July 7, 2010 (Journal E4 – Part 1)
It is a bright and sunny 97 degree day here in Madrid. Weather report says this weather is to continue for several days, but one of my Spanish teachers calls this type of heat “bochorno” and says that it eventually leads to rain, even if only for 5 minutes. No rain in the forecast though! When it is “bochorno” the heat is infernal – no relief from wind or even shade – the heat is the same if the sun goes behind a cloud and even nightfall does not offer much relief. Should you open your window at night? That’s a question we deal with when the air conditioning doesn’t reach our room. (When the air conditioning DOES reach our room, it is as cold as a refrigerator and we sleep with the quilt!!)
Madrid has more trees than any other European capital. This is not because madrileños love nature, it is because they love the shade!

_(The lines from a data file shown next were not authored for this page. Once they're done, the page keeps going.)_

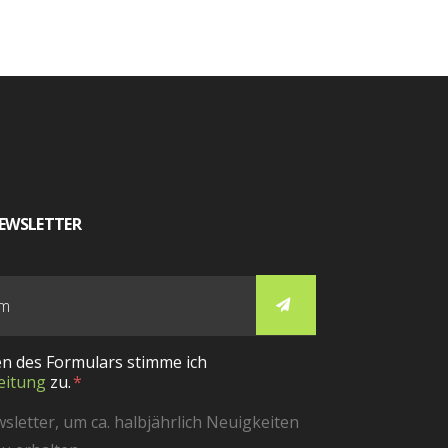
EWSLETTER
n des Formulars stimme ich
eitung
zu.
etter, um ca. halbjährlich Neuigkeiten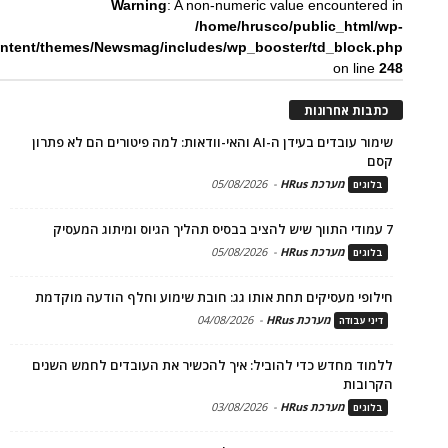
Warning
: A non-numeric value encountered in
/home/hrusco/public_html/wp-
ntent/themes/Newsmag/includes/wp_booster/td_block.php
on line
248
כתבות אחרונות
שימור עובדים בעידן ה-AI והאי-וודאות: למה פיטורים הם לא פתרון
קסם
מערכת HRus
-
05/08/2026
בלוגים
7 עמודי התווך שיש להציב בבסיס תהליך הגיוס ומיתוג המעסיק
מערכת HRus
-
05/08/2026
בלוגים
חילופי מעסיקים תחת אותו גג: חובת שימוע וחלף הודעה מוקדמת
מערכת HRus
-
04/08/2026
דיני עבודה
ללמוד מחדש כדי להוביל: איך להכשיר את העובדים לחמש השנים
הקרובות
מערכת HRus
-
03/08/2026
בלוגים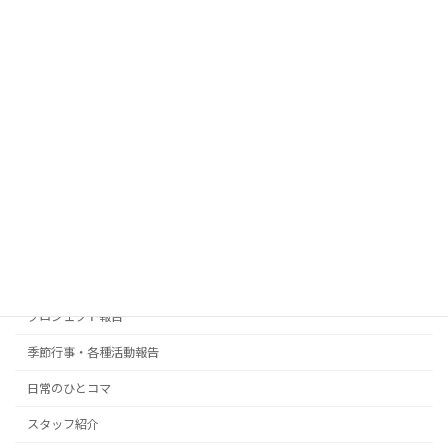
おとなの学校 熊本尾ノ上校
おとなの学校 船橋本町校
おとなの学校 前原東校
はっぴぃはうす
はっぴぃはうす弐番館
訪問看護 ケアベース
訪問介護 ケアベース
お知らせ
プロジェクト報告
季節行事・各種活動報告
日常のひとコマ
スタッフ紹介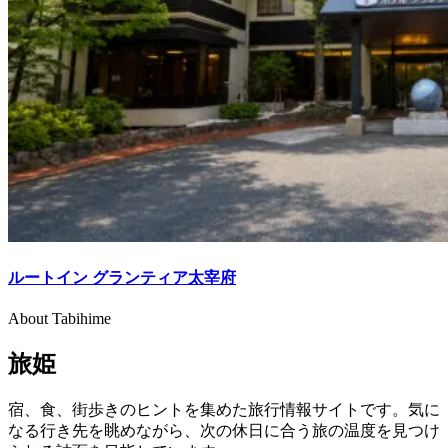
ルートイン グランティア太宰府
About Tabihime
旅姫
宿、食、街歩きのヒントを集めた旅行情報サイトです。気に
なる行き先を眺めながら、次の休日に合う旅の温度を見つけ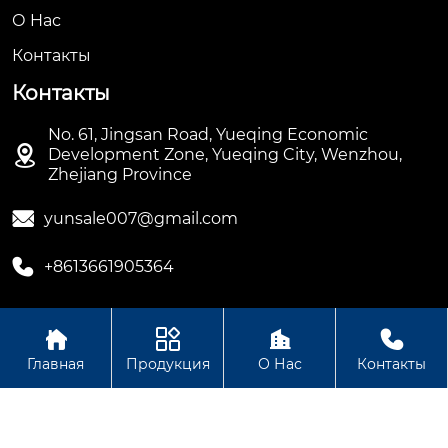
О Hас
Контакты
Контакты
No. 61, Jingsan Road, Yueqing Economic

Development Zone, Yueqing City, Wenzhou,
Zhejiang Province

yunsale007@gmail.com

+8613661905364




Авторское право ©ООО Hengbian Zhikong Technology
Главная
Продукция
О Нас
Контакты
Group Co., Ltd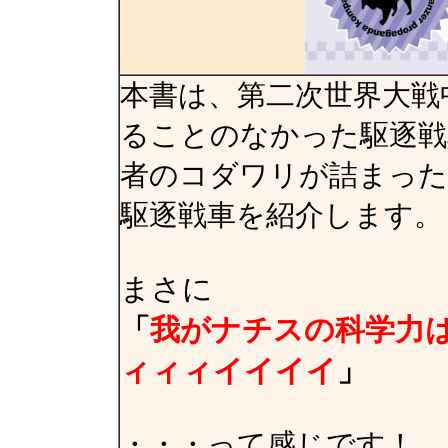
本書は、第二次世界大戦
ることのなかった駆逐戦
者のコダワリが詰まった
駆逐戦車を紹介します。
まさに
「
我がナチスの科学力
ィィィイイイイ
」
・・・って感じです！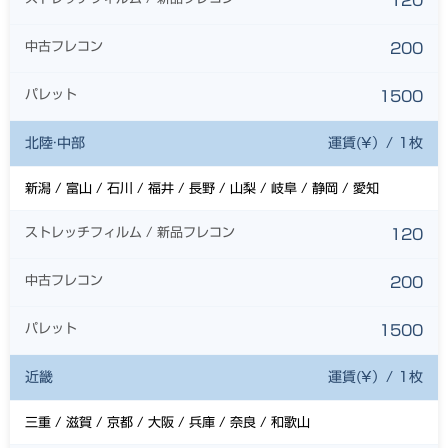
120
中古フレコン
200
パレット
1500
北陸·中部
運賃(¥）/ 1枚
新潟 / 富山 / 石川 / 福井 / 長野 / 山梨 / 岐阜 / 静岡 / 愛知
ストレッチフィルム / 新品フレコン
120
中古フレコン
200
パレット
1500
近畿
運賃(¥）/ 1枚
三重 / 滋賀 / 京都 / 大阪 / 兵庫 / 奈良 / 和歌山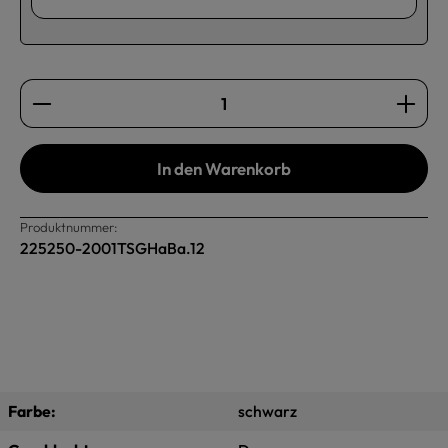
Produkt Anzahl: Gib den gewünschten Wert ein oder b
In den Warenkorb
Produktnummer:
225250-2001TSGHaBa.12
Farbe:
schwarz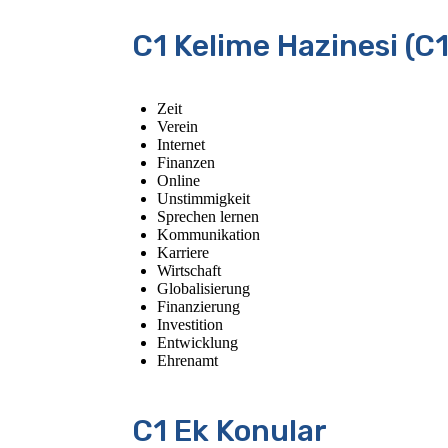
C1 Kelime Hazinesi (C1
Zeit
Verein
Internet
Finanzen
Online
Unstimmigkeit
Sprechen lernen
Kommunikation
Karriere
Wirtschaft
Globalisierung
Finanzierung
Investition
Entwicklung
Ehrenamt
C1 Ek Konular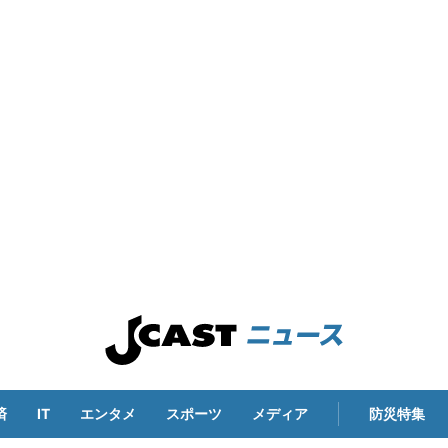
済
IT
エンタメ
スポーツ
メディア
防災特集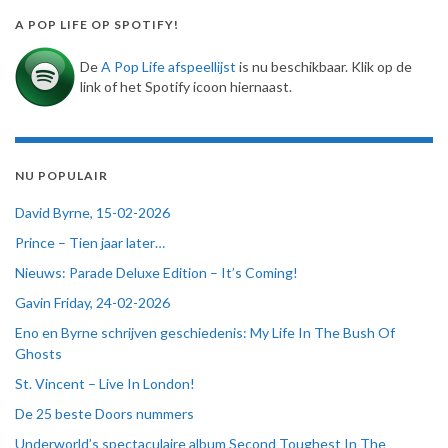
A POP LIFE OP SPOTIFY!
De
A Pop Life afspeellijst
is nu beschikbaar. Klik op de
link of het Spotify icoon hiernaast.
NU POPULAIR
David Byrne, 15-02-2026
Prince – Tien jaar later…
Nieuws: Parade Deluxe Edition – It’s Coming!
Gavin Friday, 24-02-2026
Eno en Byrne schrijven geschiedenis: My Life In The Bush Of
Ghosts
St. Vincent – Live In London!
De 25 beste Doors nummers
Underworld’s spectaculaire album Second Toughest In The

On Sunday (July 4 – I forgot all about the holiday in the US), another hot day but not as hot as today, we went to two places: El Rastro flea market and the famous El Prado museum. El Rastro is a huge market that occurs every Sunday, and it is spread out from a central plaza in all directions, up narrow streets and alleyways. It is HUGE. KF (my coworker that is on this trip with us), Dale and I took the Metro to get there. We could have walked, but we knew we´d be walking plenty in the afternoon. KF was lucky – the principal at our school had given her a 10-ride Metro pass at least a month ago, that she had for her visit to Madrid to see her daughter, but didn’t use. The pass still works!
Even so, I didn’t mind paying 9 euros for a ten ride pass, which I am pretty sure we will use. The metro is clean, efficient and cool. Even though the trains are only running at half the amount because of the strike, it was only a couple minutes wait until a train appeared. Because it was Sunday morning, it wasn’t too crowded either.
We walked up and down some of the streets to browse the wares being offered. Some of it was crafts like pottery, handmade jewelry, unique and original
clothes, while other stuff was bulk items offered for cheap, including bras, socks, underwear, etc. There were plenty of t-shirts for World Cup
especially Spain. Then there are antiques for sale. KF was looking for cheap but attractive items to put in her new condo. She looked at several things but only bought a fan and a small box.
I bought some used children’s books in Spanish
for my 2nd graders, some original jewelry (necklace and earrings) and some hand puppets (also for my classroom). We had run into a young man from Asturias who lives in Barradas when we were on the Metro, who was going to El Rastro also, but once we got there, we parted ways and we didn’t see him again. Too bad! He’s just about the right age for KF and they chatted quite a bit on the Metro.
When we got back to Barradas, we were very hot and tired, so we rested and had lunch before our museum trip at 3:00.